My rating: 4 of 5 stars
Sigh. By now, I’m sure you all know what a sucker I am for fairytales. And when I saw a review mentioning that this book is similar to the movie Ever After (my favorite), I had to read it.
This was such a beautiful book. Not super intense, or suspenseful, but just enough to keep me hooked. The pacing was not extremely fast, but it wasn’t so slow it was dull, either. It was more like climbing a staircase–steady, but relentless. The plot itself was great–it stuck with more of the traditional feel of fairytales while still being fresh. There was no Prince Charmings (view spoiler), no magical fairy godmothers (view spoiler), and no pumpkin coaches. But it still was very much a Cinderella story. If you’ve seen Ever After (if you haven’t, you must–right now), you will understand what I mean.
The main characters were not perfect, but flawed. They were relatable and understandable. They were real. They would make a decision and I would think “Yes! That’s exactly what you should do in this situation.” Then I would see how that would turn out and be like “Oh. I didn’t expect that to happen. Should have thought things through.” Can’t fault them too much for making bad decisions–I probably would have done the same things. I also loved their sense of humor, and the brilliant, witty banter that went on back and forth. The characters were definitely the best part of this book.
Another thing about this book that amazed me was the incredible vocabulary the author possesses. I came across words such as wastrel, supposition, pungency, and insouciance (the last one was a bit over-used in the first part of the book.) It is rare for me to find a book containing words I am not already familiar with, but this one did the trick. Now, to find a way to incorporate insouciance into everyday language…

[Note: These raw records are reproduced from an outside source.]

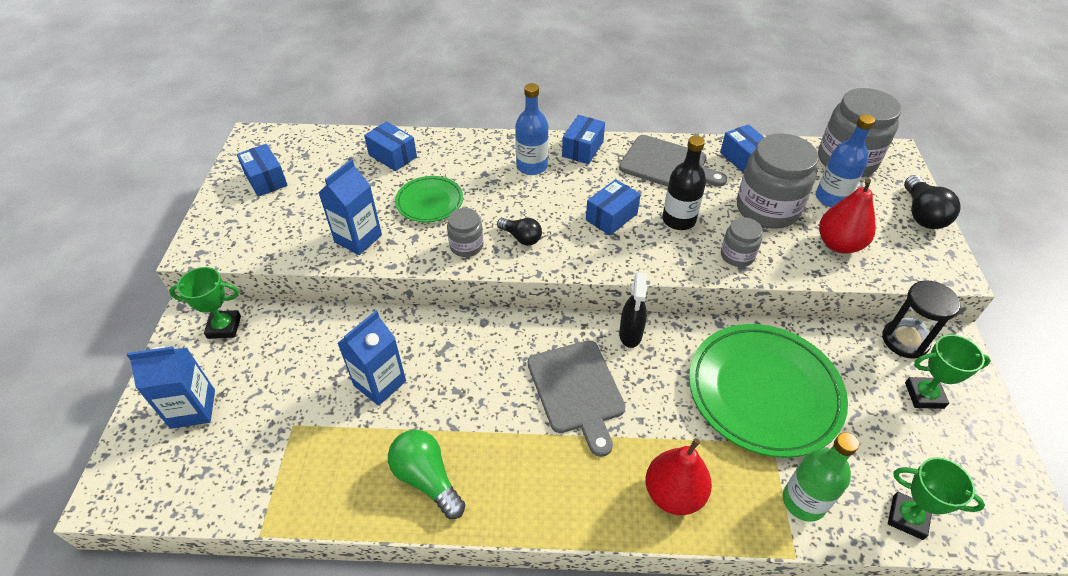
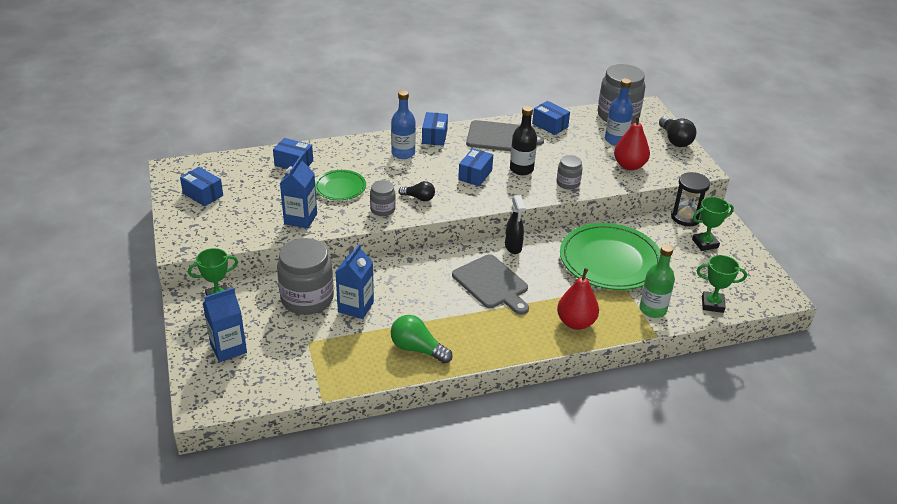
camera: 20 degrees left, 10 degrees down
(767, 209) = (577, 153): grey jar -> grey jar (307, 298)

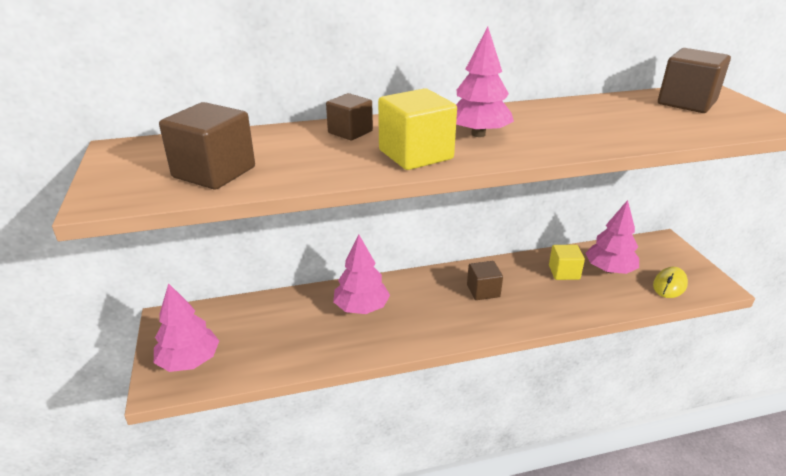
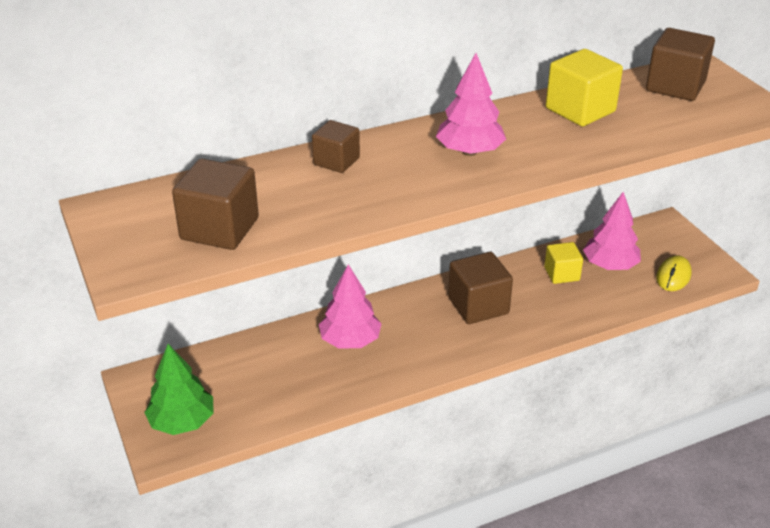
camera: 10 degrees left, 5 degrees up
(189, 361) = (182, 422): pink tree -> green tree
(415, 155) = (414, 186): yellow cube -> yellow cube (580, 110)
(483, 291) = (478, 306): brown cube -> brown cube, size x1.58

Some minor quibbles: I took one star off for the combination of the following: first of all, the setting–while being very traditional–could be improved. I’m a big fan of amazing world-building (think Nadine Brandes’ Out of Time trilogy), so I would have liked to see more in Traitor’s Masque. Another thing: the stepmother and stepsisters could use some rounding out, and something to make them a little more sympathetic. They felt flatly villainous. And last of all, it had a good bit of profanity. Not a fan. Other than that, I’m satisfied.
Wrap-up: Traitor’s Masque is a perfect retelling of Cinderella. It is traditional without feeling dull, and features characters that could be easily transplanted to the real world (as long as it was back in the 17th or 18th century). You also might wish to keep a dictionary on hand while reading.
Rating: 4 stars
Recommended: 13 and up (mostly due to language concerns and one violent scene)
Content guide (may contain minor spoilers):
Language: 6/10 (profanity used fairly regularly)
Violence: 6/10 (violent death of a character, a bit gruesome. characters incurs serious wounds while escaping.)
Sexual Content: 1/10 (characters is referenced as being a womanizer, but that is the extent. one light kiss, not described.)